Stop thinking about Backup! Instead, think about:
Continuity: The ability for you company to continue to operate at an appropriately effective level during events that disrupt normal operations. For some businesses, this means zero downtime. For others, answering the phones and access to email may be sufficient for hours or days, or as an interim state until line of business systems come back online. Still other businesses may need all systems up and running with 1 or 2 business days.
Recovery: The ability to gain access to data and systems that became unavailable due to damage or failures. Whether your disk array fails, a pipe bursts above your servers, or a virus eats through your files, recovery requires repair or replacement before systems and data can be restored.
Restore: The ability to retrieve a prior version of data or a system. Most restores are a result of user action or minor system issues. How far back you need to go and the availability of past versions defines how long it will take to both retrieve the information and for the user to replace lost work, if any. For some, a daily version meets the need. For others, going back a day means resource-consuming rework so multiple versions each day are appropriate.
Focus on a building a Data Protection Solution and your required “Return to Operation” (RTO) time.

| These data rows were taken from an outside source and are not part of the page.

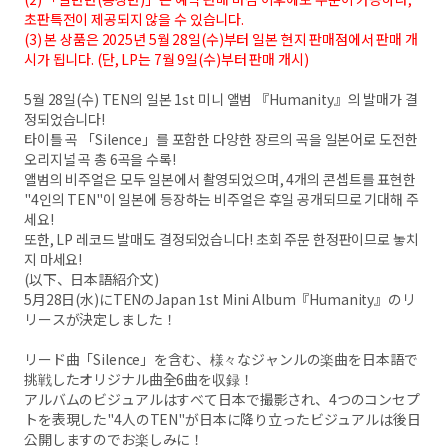
초판특전이 제공되지 않을 수 있습니다.
(3) 본 상품은 2025년 5월 28일(수)부터 일본 현지 판매점에서 판매 개
시가 됩니다. (단, LP는 7월 9일(수)부터 판매 개시)
5월 28일(수) TEN의 일본 1st 미니 앨범 『Humanity』의 발매가 결
정되었습니다!
타이틀 곡 「Silence」를 포함한 다양한 장르의 곡을 일본어로 도전한
오리지널 곡 총 6곡을 수록!
앨범의 비주얼은 모두 일본에서 촬영되었으며, 4개의 콘셉트를 표현한
"4인의 TEN"이 일본에 등장하는 비주얼은 후일 공개되므로 기대해 주
세요!
또한, LP 레코드 발매도 결정되었습니다! 초회 주문 한정판이므로 놓치
지 마세요!
(以下、日本語紹介文)
5月28日(水)にTENのJapan 1st Mini Album『Humanity』のリ
リースが決定しました！
リード曲「Silence」を含む、様々なジャンルの楽曲を日本語で
挑戦したオリジナル曲全6曲を収録！
アルバムのビジュアルはすべて日本で撮影され、4つのコンセプ
トを表現した"4人のTEN"が日本に降り立ったビジュアルは後日
公開しますのでお楽しみに！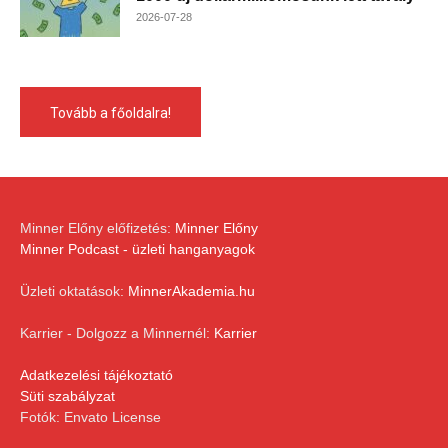
2026-07-28
Tovább a főoldalra!
Minner Előny előfizetés:
Minner Előny
Minner Podcast - üzleti hanganyagok
Üzleti oktatások:
MinnerAkademia.hu
Karrier - Dolgozz a Minnernél:
Karrier
Adatkezelési tájékoztató
Süti szabályzat
Fotók: Envato License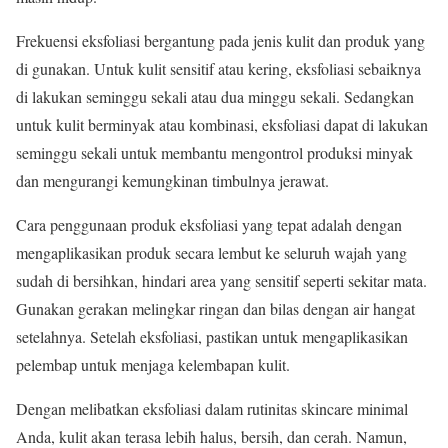
Frekuensi eksfoliasi bergantung pada jenis kulit dan produk yang
di gunakan. Untuk kulit sensitif atau kering, eksfoliasi sebaiknya
di lakukan seminggu sekali atau dua minggu sekali. Sedangkan
untuk kulit berminyak atau kombinasi, eksfoliasi dapat di lakukan
seminggu sekali untuk membantu mengontrol produksi minyak
dan mengurangi kemungkinan timbulnya jerawat.
Cara penggunaan produk eksfoliasi yang tepat adalah dengan
mengaplikasikan produk secara lembut ke seluruh wajah yang
sudah di bersihkan, hindari area yang sensitif seperti sekitar mata.
Gunakan gerakan melingkar ringan dan bilas dengan air hangat
setelahnya. Setelah eksfoliasi, pastikan untuk mengaplikasikan
pelembap untuk menjaga kelembapan kulit.
Dengan melibatkan eksfoliasi dalam rutinitas skincare minimal
Anda, kulit akan terasa lebih halus, bersih, dan cerah. Namun,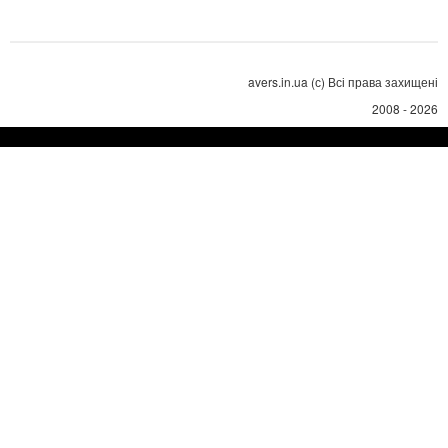
avers.in.ua (с) Всі права захищені
2008 - 2026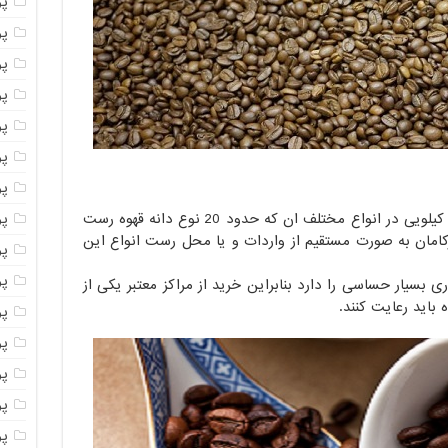
پ
پ
پو
پو
پ
پو
پود
پو
فروش دانه قهوه فله در کیسه های 10 یا 15 کیلویی در انواع مختلف ان که حدود 20 نوع دانه قهوه رست
رکامان به صورت مستقیم از واردات و یا محل رست انواع این
پو
پو
ی بسیار حساسی را دارد بنابراین خرید از مراکز معتبر یکی از
باید رعایت کنند.
پو
پو
پو
پو
پو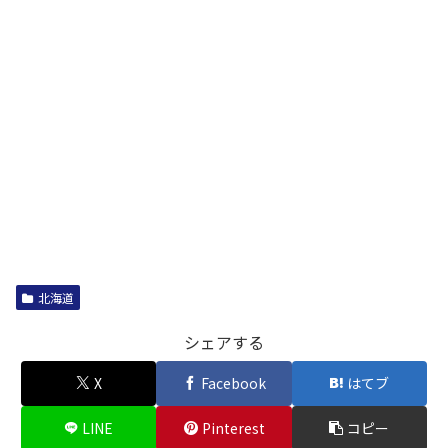
北海道
シェアする
X
Facebook
はてブ
LINE
Pinterest
コピー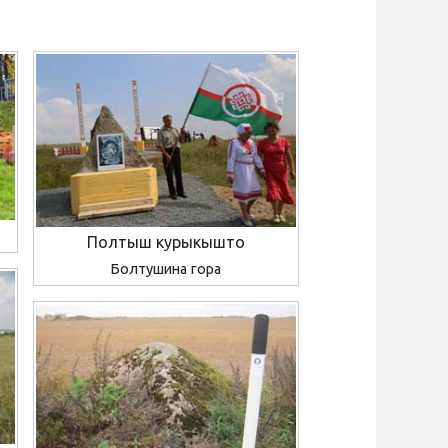
Полтыш курыкышто
Болтушина гора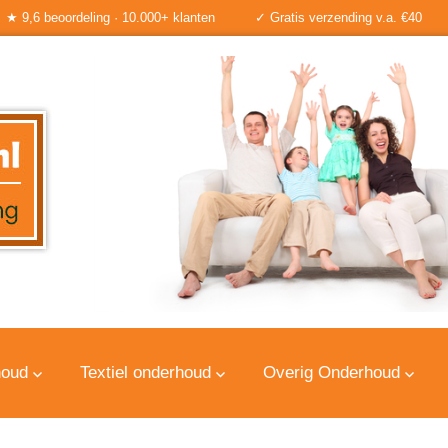
★ 9,6 beoordeling · 10.000+ klanten
✓ Gratis verzending v.a. €40
houd
Textiel onderhoud
Overig Onderhoud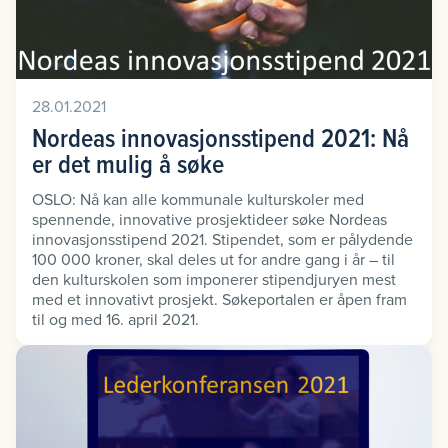
28.01.2021
Nordeas innovasjonsstipend 2021: Nå
er det mulig å søke
OSLO: Nå kan alle kommunale kulturskoler med
spennende, innovative prosjektideer søke Nordeas
innovasjonsstipend 2021. Stipendet, som er pålydende
100 000 kroner, skal deles ut for andre gang i år – til
den kulturskolen som imponerer stipendjuryen mest
med et innovativt prosjekt. Søkeportalen er åpen fram
til og med 16. april 2021.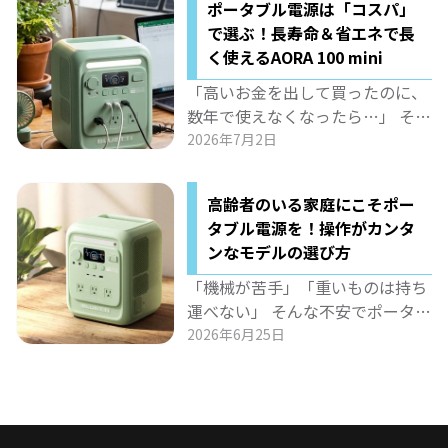
ポータブル電源は「コスパ」
ど）で家族のスマホ・PC・照明を
で選ぶ！長寿命＆省エネで長
同時に給電できる「日常の万能電
く使えるAORA 100 mini
源」です。 リビングやワークスペ
ースに置いてコンセントの死角を
「高いお金を出して買ったのに、
解消したり、停電時にもシームレ
数年で使えなくなったら…」 そん
スに守ったり。 家庭に溶け込む賢
な不安を解消する、長く使えるポ
2026年7月2日
い活用法を詳しく紹介します。
ータブル電源の選び方をお届けし
ます。 BLUETTI「AORA 100
高齢者のいる家庭にこそポー
mini」は、6000回充放電サイク
タブル電源を！操作がカンタ
ルという驚異の耐久性と省エネ設
ンなモデルの選び方
計で、約17年も安心して使い続け
られる1kWhクラス最強候補。 日
「機械が苦手」「重いものは持ち
常の節電から防災まで、長期的コ
運べない」 そんな不安でポータブ
スパを重視する方に最適なモデル
ル電源を諦めていませんか？ 高齢
2026年6月25日
を徹底解説します。
者のいるご家庭こそ、操作が簡単
で軽量10.7kgの「AORA 100
mini」がおすすめです。 ワンタッ
チ操作、介護機器を止めないUPS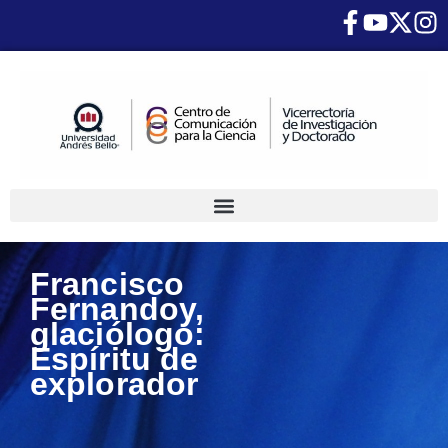
Francisco
Fernandoy,
glaciólogo:
Espíritu de
explorador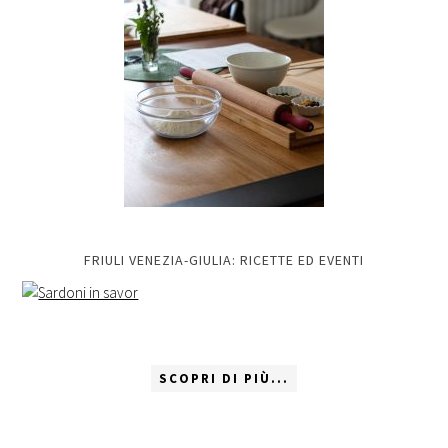
FRIULI VENEZIA-GIULIA: RICETTE ED EVENTI
SCOPRI DI PIÙ...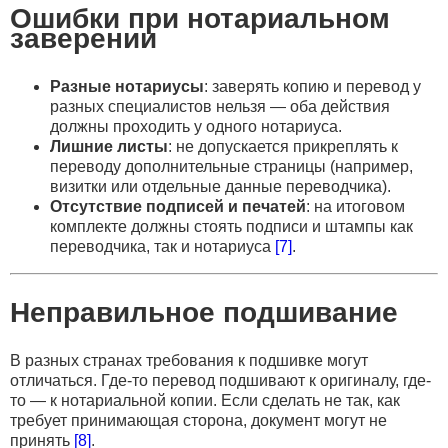
Ошибки при нотариальном
заверении
Разные нотариусы
: заверять копию и перевод у
разных специалистов нельзя — оба действия
должны проходить у одного нотариуса.
Лишние листы
: не допускается прикреплять к
переводу дополнительные страницы (например,
визитки или отдельные данные переводчика).
Отсутствие подписей и печатей
: на итоговом
комплекте должны стоять подписи и штампы как
переводчика, так и нотариуса
[7]
.
Неправильное подшивание
В разных странах требования к подшивке могут
отличаться. Где-то перевод подшивают к оригиналу, где-
то — к нотариальной копии. Если сделать не так, как
требует принимающая сторона, документ могут не
принять
[8]
.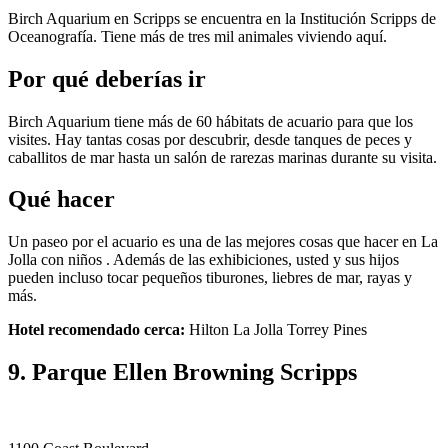
Birch Aquarium en Scripps se encuentra en la Institución Scripps de
Oceanografía. Tiene más de tres mil animales viviendo aquí.
Por qué deberías ir
Birch Aquarium tiene más de 60 hábitats de acuario para que los
visites. Hay tantas cosas por descubrir, desde tanques de peces y
caballitos de mar hasta un salón de rarezas marinas durante su visita.
Qué hacer
Un paseo por el acuario es una de las mejores cosas que hacer en La
Jolla con niños . Además de las exhibiciones, usted y sus hijos
pueden incluso tocar pequeños tiburones, liebres de mar, rayas y
más.
Hotel recomendado cerca:
Hilton La Jolla Torrey Pines
9. Parque Ellen Browning Scripps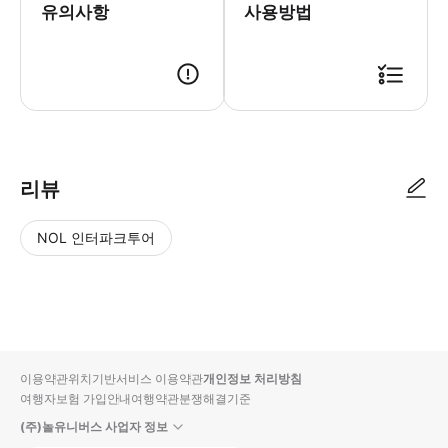
유의사항
사용방법
리뷰
NOL 인터파크투어
NOL
별
사
에서
점
진/
작성
높
동
된
은
영
리뷰
순
상
이용약관
위치기반서비스 이용약관
개인정보 처리방침
입니
여행자보험 가입안내
여행약관
분쟁해결기준
다.
(주)놀유니버스 사업자 정보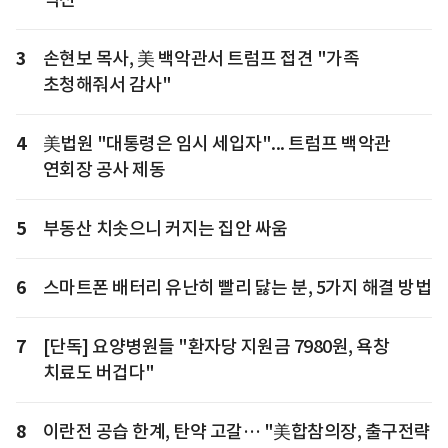
3
손현보 목사, 美 백악관서 트럼프 접견 "가족
초청해줘서 감사"
4
美법원 "대통령은 임시 세입자"... 트럼프 백악관
연회장 공사 제동
5
부동산 치솟으니 커지는 집안 싸움
6
스마트폰 배터리 유난히 빨리 닳는 분, 5가지 해결 방법
7
[단독] 요양병원들 "환자당 지원금 7980원, 욕창
치료도 버겁다"
8
이란전 공습 한계, 탄약 고갈… "美합참의장, 출구전략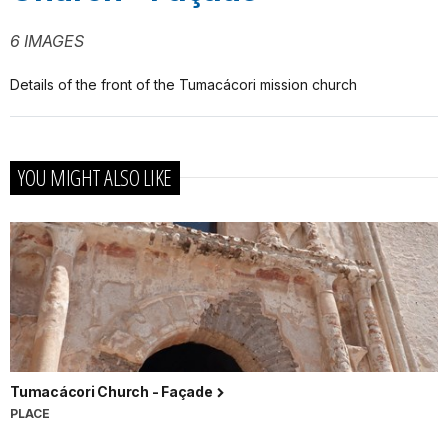
6 IMAGES
Details of the front of the Tumacácori mission church
YOU MIGHT ALSO LIKE
Tumacácori Church - Façade
PLACE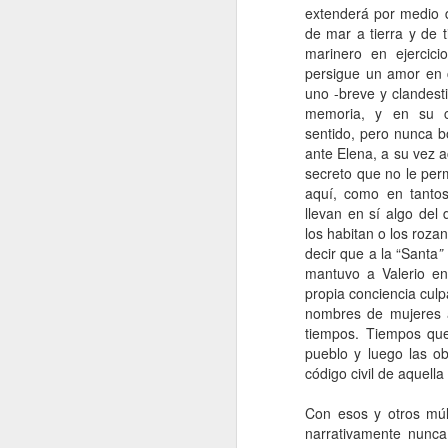
extenderá por medio 
de mar a tierra y de t
A
marinero en ejercic
persigue un amor en 
De
uno -breve y clandest
Si
memoria, y en su c
un
sentido, pero nunca 
es
ante
Elena, a su vez a
z
secreto que no le per
aquí, como en tantos
J
llevan en sí algo del 
los habitan o los roza
decir que a la “
Santa
”
“L
mantuvo a Valerio en
c
propia conciencia cul
fi
nombres de mujeres a
el
tiempos. Tiempos que
p
pueblo y luego las o
fa
código civil de aquella
Con esos y otros múl
J
narrativamente nunca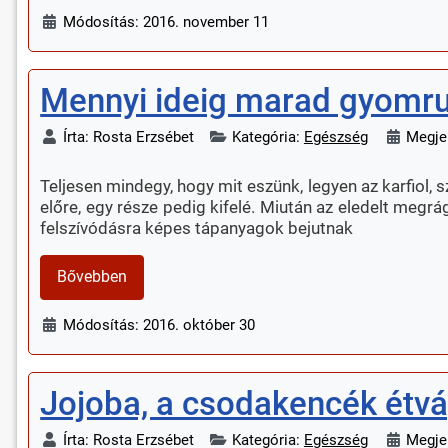
Módosítás: 2016. november 11
Mennyi ideig marad gyomru
Írta:
Rosta Erzsébet
Kategória:
Egészség
Megjel
Teljesen mindegy, hogy mit eszünk, legyen az karfiol, 
előre, egy része pedig kifelé. Miután az eledelt meg
felszívódásra képes tápanyagok bejutnak
Bővebben
Módosítás: 2016. október 30
Jojoba, a csodakencék étv
Írta:
Rosta Erzsébet
Kategória:
Egészség
Megjel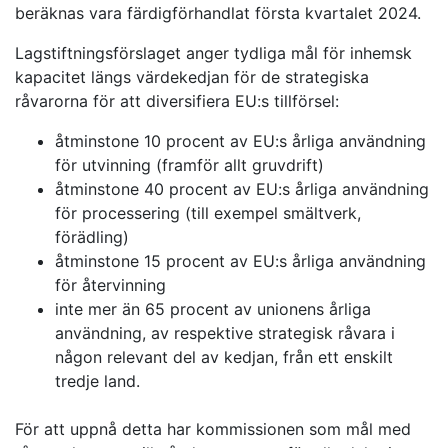
beräknas vara färdigförhandlat första kvartalet 2024.
Lagstiftningsförslaget anger tydliga mål för inhemsk
kapacitet längs värdekedjan för de strategiska
råvarorna för att diversifiera EU:s tillförsel:
åtminstone 10 procent av EU:s årliga användning
för utvinning (framför allt gruvdrift)
åtminstone 40 procent av EU:s årliga användning
för processering (till exempel smältverk,
förädling)
åtminstone 15 procent av EU:s årliga användning
för återvinning
inte mer än 65 procent av unionens årliga
användning, av respektive strategisk råvara i
någon relevant del av kedjan, från ett enskilt
tredje land.
För att uppnå detta har kommissionen som mål med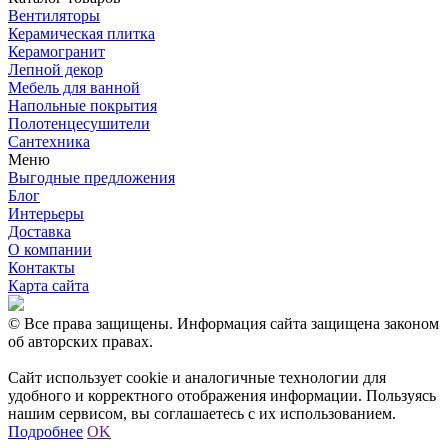
Вентиляторы
Керамическая плитка
Керамогранит
Лепной декор
Мебель для ванной
Напольные покрытия
Полотенцесушители
Сантехника
Меню
Выгодные предложения
Блог
Интерьеры
Доставка
О компании
Контакты
Карта сайта
© Все права защищены. Информация сайта защищена законом
об авторских правах.
Сайт использует cookie и аналогичные технологии для
удобного и корректного отображения информации. Пользуясь
нашим сервисом, вы соглашаетесь с их использованием.
Подробнее
OK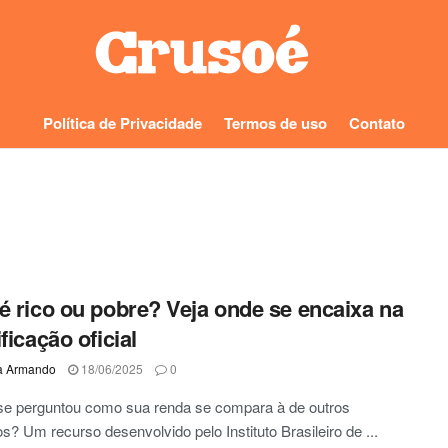
Política de Privacidade
Termos de uso
Contato
é rico ou pobre? Veja onde se encaixa na
ficação oficial
a Armando
18/06/2025
0
se perguntou como sua renda se compara à de outros
ros? Um recurso desenvolvido pelo Instituto Brasileiro de ...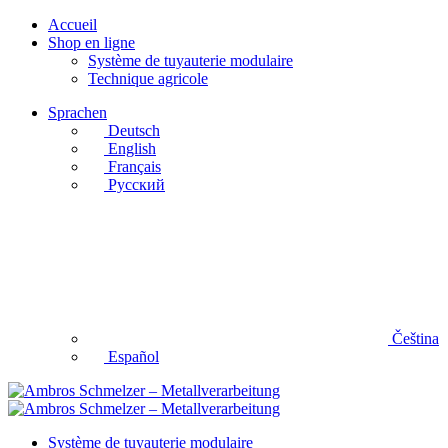
Accueil
Shop en ligne
Système de tuyauterie modulaire
Technique agricole
Sprachen
Deutsch
English
Français
Русский
Čeština
Español
Système de tuyauterie modulaire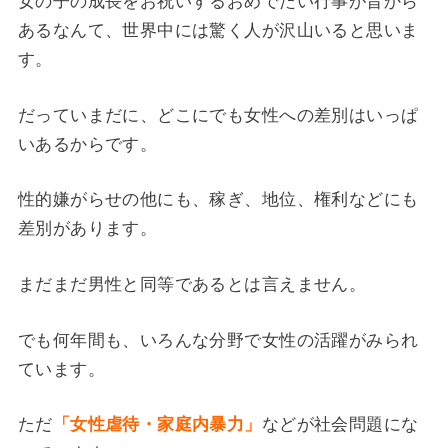
女の子の成長をお祝いするおめでたい行事が昔から
あるなんて、世界中には驚く人が沢山いると思いま
す。
だっていまだに、どこにでも女性への差別はいっぱ
いあるからです。
性的嫌がらせの他にも、稼ぎ、地位、権利などにも
差別があります。
まだまだ男性と同等であるとは言えません。
でも何年間も、いろんな分野で女性の活躍がみられ
ています。
ただ
「女性虐待・家庭内暴力」
などが社会問題にな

Remember that different parts of your business, different systems, may have different RTO requirements.
- Assess your continuity, recovery, and restore needs and priorities
- Understand the likely and not-so-likely risks to your systems and your business and create a “use case”.
- Looking at each use case:
- Identify changes to your IT infrastructure that could mitigate risk
- Identify the type of solution that can provide the needed continuity, recovery, and restore services
- Collate the use cases and solution types as your requirements
With requirements in hand, evaluating data protection solutions, technologies, and services becomes a manageable process. Keep in mind, the data protection solution may include a mix of backup/restore, backup/recovery, archiving, disaster recovery, and other components.